I have this function that I need to speed up, and I think that I can use SSE to do this. Unfortunately (for me), I have no experience with SSE whatsoever, other than what I have been able to read in the last day or so.
The machine that I am working on is an IA32 machine with SSE3. Can somebody see where I might use SSE to speed this function up? Thanks.
Using SSE for a general case for all values of size might be tricky. However, what you can do is to have a separate function for e.g. size=4, which can be vectorized nicely using SSE2 (provided size=4 is a common case, multiples of 4 also work).
In fact, gcc 4.6 does this automatically at -O3 and achieves a speedup of factor 4 compared to the non-SSE variant (at -O2) and a speedup of 6.3x to the general case at -O3, when it isn't known at compile-time that size=4.
SSE2 is fine. I have no understanding yet of the differences between the two. I did compile this using an -O3 flag, and saw modest performance improvements.

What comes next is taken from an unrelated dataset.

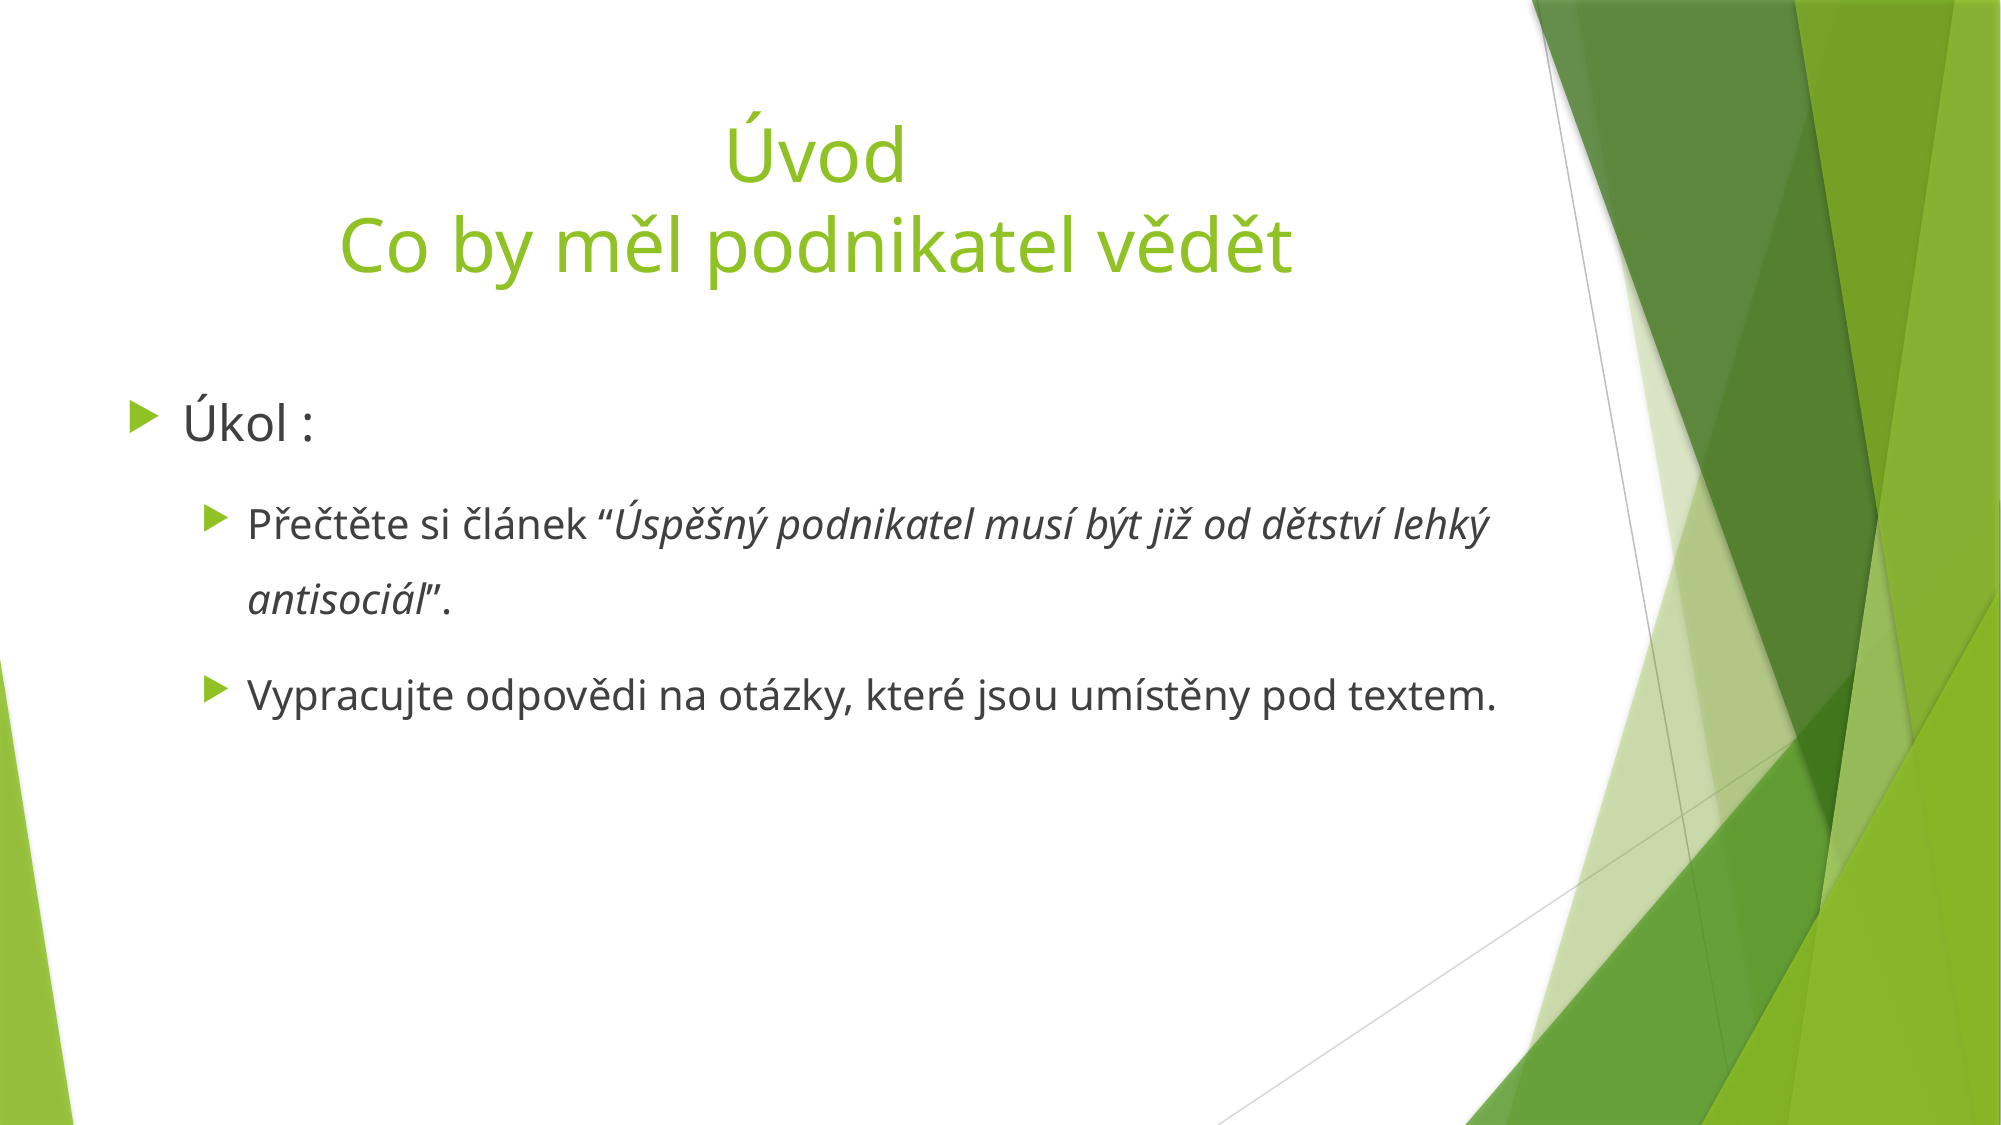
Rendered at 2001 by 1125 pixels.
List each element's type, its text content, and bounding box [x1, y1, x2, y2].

I'd like to incorporate SSE explicitly in my code, if I can without too steep of a learning curve.
Can you suggest how I might change my code above? Thanks for the SSE2 suggestion.
#include <emmintrin.h>
[...]
__m128i zero=_mm_set1_epi8(0);
__m128i sum=zero;
[...]
//(inside the loop):
__m128i vals8=_mm_loadu_si128(reinterpret_cast<__m128i*>(&input -> color[plane][row + i - 1][col + j - 1]));
__m128i vals16=_mm_unpacklo_epi8(vals8,zero);
__m128i vals32=_mm_unpacklo_epi16(vals16,zero);
sum=_mm_add_epi32(sum,vals32);
[...]
int sums[4];
_mm_storeu_si128(reinterpret_cast<__m128i*>(sums),sum);
int value = (sums[0] + sums[1] + sums[2] + sums[3]) / divisor;
This doesn't improve performance much and makes the out-of-bounds accesses worse by reading 16 bytes at a time (when only 4 are needed) and discarding the upper 12 bytes in the following two unpack instructions.
Like I mentioned, serious improvements can be expected when having different subfunctions with a constant, specific filter size (read: a template function with the size as the template parameter). Judging from the inner loop, size appears to be a multiple of 4, so this might be a viable solution.